Royalty Rate Alternatives Proposed for Further Consideration
    As noted previously, we are not proposing a single royalty system 
in the proposed rule. Based on the information the BLM has reviewed to 
date and considering the unique challenge of trying to set a royalty 
rate on oil shale production in light of the many uncertainties 
regarding the economics and technology of a potential future oil shale 
industry, we are instead presenting two different royalty rate 
alternatives in the proposed rule text:
    1. A flat 5 percent royalty rate; and
    2. A 5 percent royalty rate on a specific volume of initial 
production beginning within a prescribed timeframe, with a 12.5 percent 
rate applied thereafter.
    In addition, we are seeking comment on the appropriate parameters 
for a third option: A two-three tiered sliding scale royalty based on 
the market price of competing products (e.g., crude oil and natural 
gas). A further explanation of each of these proposals is presented 
below. We are requesting the public to comment on these specific 
options.
Option 1. Flat 5 Percent Royalty
    Although mitigated somewhat by the much greater geographic 
concentration of oil shale resources, there is a significant difference 
between the energy value of oil shale and crude oil. On a per-pound 
basis, very high quality oil shale rock generates 4,300 Btu, coal 
generates an average of 10,600 Btu, while crude oil generates 19,000 
Btu. Even wood has more heating capacity than oil shale rock, 
generating an average of 6,500 Btu. Applying the relative Btu value of 
oil shale to crude oil would result in a 2.6 percent royalty for oil 
shale. Using the same comparison to the royalty rate for underground 
coal would result in a 3.2 percent royalty rate for oil shale. In other 
words, it would require almost 5 times as much oil shale to produce the 
Btu value of crude oil and more than 2 times as much oil shale to 
produce the equivalent Btu value of coal.

----

(Try it):
Please quote the oil shale royalty passage word for word, between "Royalty Rate Alternatives" and "rate applied thereafter.", inclusive.

(Extracted data entries):
----

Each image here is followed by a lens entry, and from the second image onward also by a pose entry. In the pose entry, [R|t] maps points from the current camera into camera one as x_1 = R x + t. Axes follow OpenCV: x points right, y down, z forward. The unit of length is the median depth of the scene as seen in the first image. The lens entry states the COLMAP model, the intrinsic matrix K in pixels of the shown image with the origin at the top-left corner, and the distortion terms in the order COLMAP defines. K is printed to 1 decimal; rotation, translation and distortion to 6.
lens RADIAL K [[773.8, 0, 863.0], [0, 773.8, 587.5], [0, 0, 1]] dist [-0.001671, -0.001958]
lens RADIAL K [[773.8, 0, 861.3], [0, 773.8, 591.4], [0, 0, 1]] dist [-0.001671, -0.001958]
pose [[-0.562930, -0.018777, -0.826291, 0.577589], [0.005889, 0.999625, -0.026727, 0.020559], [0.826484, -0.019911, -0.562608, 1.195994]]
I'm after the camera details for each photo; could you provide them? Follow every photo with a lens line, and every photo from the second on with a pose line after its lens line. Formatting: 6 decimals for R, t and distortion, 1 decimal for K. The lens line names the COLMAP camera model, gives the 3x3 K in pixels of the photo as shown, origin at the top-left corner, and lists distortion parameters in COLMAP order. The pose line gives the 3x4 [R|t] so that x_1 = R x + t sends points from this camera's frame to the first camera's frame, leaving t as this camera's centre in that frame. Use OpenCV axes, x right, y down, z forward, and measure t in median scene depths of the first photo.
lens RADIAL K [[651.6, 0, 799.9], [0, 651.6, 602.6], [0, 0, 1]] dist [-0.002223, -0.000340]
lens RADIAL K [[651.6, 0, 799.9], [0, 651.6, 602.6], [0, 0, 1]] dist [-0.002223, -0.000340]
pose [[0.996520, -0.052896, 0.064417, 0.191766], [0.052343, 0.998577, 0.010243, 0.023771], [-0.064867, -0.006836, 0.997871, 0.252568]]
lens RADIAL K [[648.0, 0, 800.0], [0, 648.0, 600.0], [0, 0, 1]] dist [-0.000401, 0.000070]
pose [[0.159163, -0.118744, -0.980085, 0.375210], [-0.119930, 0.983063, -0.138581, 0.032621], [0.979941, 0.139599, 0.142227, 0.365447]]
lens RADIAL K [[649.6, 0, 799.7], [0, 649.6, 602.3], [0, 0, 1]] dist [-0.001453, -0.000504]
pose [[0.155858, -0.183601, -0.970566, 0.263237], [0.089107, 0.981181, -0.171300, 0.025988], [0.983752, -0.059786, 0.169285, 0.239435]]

----

(Completed task):
Royalty Rate Alternatives Proposed for Further Consideration
    As noted previously, we are not proposing a single royalty system 
in the proposed rule. Based on the information the BLM has reviewed to 
date and considering the unique challenge of trying to set a royalty 
rate on oil shale production in light of the many uncertainties 
regarding the economics and technology of a potential future oil shale 
industry, we are instead presenting two different royalty rate 
alternatives in the proposed rule text:
    1. A flat 5 percent royalty rate; and
    2. A 5 percent royalty rate on a specific volume of initial 
production beginning within a prescribed timeframe, with a 12.5 percent 
rate applied thereafter.